WORK TO COMPLETE:
Reproduce the entire listing below exactly.
• • • • • • •
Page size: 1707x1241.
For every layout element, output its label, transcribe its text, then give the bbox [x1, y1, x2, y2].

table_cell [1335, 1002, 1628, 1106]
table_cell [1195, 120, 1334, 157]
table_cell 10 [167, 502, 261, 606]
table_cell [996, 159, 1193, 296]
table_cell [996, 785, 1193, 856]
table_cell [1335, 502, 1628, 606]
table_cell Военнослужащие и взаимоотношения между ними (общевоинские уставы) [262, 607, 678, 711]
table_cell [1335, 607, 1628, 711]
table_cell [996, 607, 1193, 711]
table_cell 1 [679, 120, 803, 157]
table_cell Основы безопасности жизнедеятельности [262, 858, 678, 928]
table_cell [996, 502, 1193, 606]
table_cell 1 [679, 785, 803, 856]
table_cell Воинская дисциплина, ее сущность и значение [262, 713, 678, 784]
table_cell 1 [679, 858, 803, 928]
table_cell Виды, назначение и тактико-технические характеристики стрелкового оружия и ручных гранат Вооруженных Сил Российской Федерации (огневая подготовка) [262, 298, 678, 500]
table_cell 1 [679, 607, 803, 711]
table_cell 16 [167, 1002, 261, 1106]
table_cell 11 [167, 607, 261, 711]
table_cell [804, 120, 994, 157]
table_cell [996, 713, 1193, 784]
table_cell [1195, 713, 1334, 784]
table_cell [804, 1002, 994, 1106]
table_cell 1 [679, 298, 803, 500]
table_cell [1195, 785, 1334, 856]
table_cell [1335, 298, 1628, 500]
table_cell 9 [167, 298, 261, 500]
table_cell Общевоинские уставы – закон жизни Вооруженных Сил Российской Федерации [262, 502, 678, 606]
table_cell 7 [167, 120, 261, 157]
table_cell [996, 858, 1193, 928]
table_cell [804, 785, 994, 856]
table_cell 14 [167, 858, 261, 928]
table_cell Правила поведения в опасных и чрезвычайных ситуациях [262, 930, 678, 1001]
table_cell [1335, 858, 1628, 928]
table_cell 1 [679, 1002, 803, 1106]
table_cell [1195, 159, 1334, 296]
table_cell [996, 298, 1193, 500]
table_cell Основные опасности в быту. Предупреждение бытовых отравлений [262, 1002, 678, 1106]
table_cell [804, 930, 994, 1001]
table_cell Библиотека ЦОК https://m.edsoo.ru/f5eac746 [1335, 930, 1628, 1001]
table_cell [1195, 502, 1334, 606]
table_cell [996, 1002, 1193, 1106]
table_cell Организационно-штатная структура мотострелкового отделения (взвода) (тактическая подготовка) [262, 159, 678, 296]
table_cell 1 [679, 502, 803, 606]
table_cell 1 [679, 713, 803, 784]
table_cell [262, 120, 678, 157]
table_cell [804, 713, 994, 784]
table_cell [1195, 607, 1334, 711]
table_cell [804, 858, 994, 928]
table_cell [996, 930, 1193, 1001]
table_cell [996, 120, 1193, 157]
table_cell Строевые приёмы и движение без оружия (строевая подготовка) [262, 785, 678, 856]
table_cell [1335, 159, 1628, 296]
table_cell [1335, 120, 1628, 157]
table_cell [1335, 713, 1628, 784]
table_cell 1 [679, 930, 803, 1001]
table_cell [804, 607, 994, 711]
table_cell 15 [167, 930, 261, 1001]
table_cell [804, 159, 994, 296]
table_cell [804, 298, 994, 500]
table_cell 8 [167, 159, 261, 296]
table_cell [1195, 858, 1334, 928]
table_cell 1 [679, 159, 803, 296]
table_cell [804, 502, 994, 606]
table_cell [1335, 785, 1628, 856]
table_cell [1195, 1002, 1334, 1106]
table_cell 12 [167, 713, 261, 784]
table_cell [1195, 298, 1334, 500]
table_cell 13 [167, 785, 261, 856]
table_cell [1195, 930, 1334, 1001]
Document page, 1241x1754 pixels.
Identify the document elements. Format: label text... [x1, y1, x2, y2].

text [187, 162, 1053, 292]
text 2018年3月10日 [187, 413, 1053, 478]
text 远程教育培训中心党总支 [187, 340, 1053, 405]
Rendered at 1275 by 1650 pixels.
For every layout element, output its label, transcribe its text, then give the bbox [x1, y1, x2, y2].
• • • • • • •
YOUR RESPONSE:
Page size: 1707x1241.
For every layout element, output its label, transcribe its text, then give the bbox [x1, y1, x2, y2].

table_cell [1335, 1002, 1628, 1106]
table_cell [1195, 120, 1334, 157]
table_cell 10 [167, 502, 261, 606]
table_cell [996, 159, 1193, 296]
table_cell [996, 785, 1193, 856]
table_cell [1335, 502, 1628, 606]
table_cell Военнослужащие и взаимоотношения между ними (общевоинские уставы) [262, 607, 678, 711]
table_cell [1335, 607, 1628, 711]
table_cell [996, 607, 1193, 711]
table_cell 1 [679, 120, 803, 157]
table_cell Основы безопасности жизнедеятельности [262, 858, 678, 928]
table_cell [996, 502, 1193, 606]
table_cell 1 [679, 785, 803, 856]
table_cell Воинская дисциплина, ее сущность и значение [262, 713, 678, 784]
table_cell 1 [679, 858, 803, 928]
table_cell Виды, назначение и тактико-технические характеристики стрелкового оружия и ручных гранат Вооруженных Сил Российской Федерации (огневая подготовка) [262, 298, 678, 500]
table_cell 1 [679, 607, 803, 711]
table_cell 16 [167, 1002, 261, 1106]
table_cell 11 [167, 607, 261, 711]
table_cell [804, 120, 994, 157]
table_cell [996, 713, 1193, 784]
table_cell [1195, 713, 1334, 784]
table_cell [804, 1002, 994, 1106]
table_cell 1 [679, 298, 803, 500]
table_cell [1195, 785, 1334, 856]
table_cell [1335, 298, 1628, 500]
table_cell 9 [167, 298, 261, 500]
table_cell Общевоинские уставы – закон жизни Вооруженных Сил Российской Федерации [262, 502, 678, 606]
table_cell 7 [167, 120, 261, 157]
table_cell [996, 858, 1193, 928]
table_cell [804, 785, 994, 856]
table_cell 14 [167, 858, 261, 928]
table_cell Правила поведения в опасных и чрезвычайных ситуациях [262, 930, 678, 1001]
table_cell [1335, 858, 1628, 928]
table_cell 1 [679, 1002, 803, 1106]
table_cell [1195, 159, 1334, 296]
table_cell [996, 298, 1193, 500]
table_cell Основные опасности в быту. Предупреждение бытовых отравлений [262, 1002, 678, 1106]
table_cell [804, 930, 994, 1001]
table_cell Библиотека ЦОК https://m.edsoo.ru/f5eac746 [1335, 930, 1628, 1001]
table_cell [1195, 502, 1334, 606]
table_cell [996, 1002, 1193, 1106]
table_cell Организационно-штатная структура мотострелкового отделения (взвода) (тактическая подготовка) [262, 159, 678, 296]
table_cell 1 [679, 502, 803, 606]
table_cell 1 [679, 713, 803, 784]
table_cell [262, 120, 678, 157]
table_cell [804, 713, 994, 784]
table_cell [1195, 607, 1334, 711]
table_cell [804, 858, 994, 928]
table_cell [996, 930, 1193, 1001]
table_cell [996, 120, 1193, 157]
table_cell Строевые приёмы и движение без оружия (строевая подготовка) [262, 785, 678, 856]
table_cell [1335, 159, 1628, 296]
table_cell [1335, 120, 1628, 157]
table_cell [1335, 713, 1628, 784]
table_cell 1 [679, 930, 803, 1001]
table_cell [804, 607, 994, 711]
table_cell 15 [167, 930, 261, 1001]
table_cell [804, 159, 994, 296]
table_cell [804, 298, 994, 500]
table_cell 8 [167, 159, 261, 296]
table_cell [1195, 858, 1334, 928]
table_cell 1 [679, 159, 803, 296]
table_cell [804, 502, 994, 606]
table_cell [1335, 785, 1628, 856]
table_cell [1195, 1002, 1334, 1106]
table_cell 12 [167, 713, 261, 784]
table_cell [1195, 298, 1334, 500]
table_cell 13 [167, 785, 261, 856]
table_cell [1195, 930, 1334, 1001]
Document page, 1241x1754 pixels.
Identify the document elements. Format: label text... [x1, y1, x2, y2].

text [187, 162, 1053, 292]
text 2018年3月10日 [187, 413, 1053, 478]
text 远程教育培训中心党总支 [187, 340, 1053, 405]
Rendered at 1275 by 1650 pixels.
For every layout element, output its label, transcribe its text, then give the bbox [x1, y1, x2, y2].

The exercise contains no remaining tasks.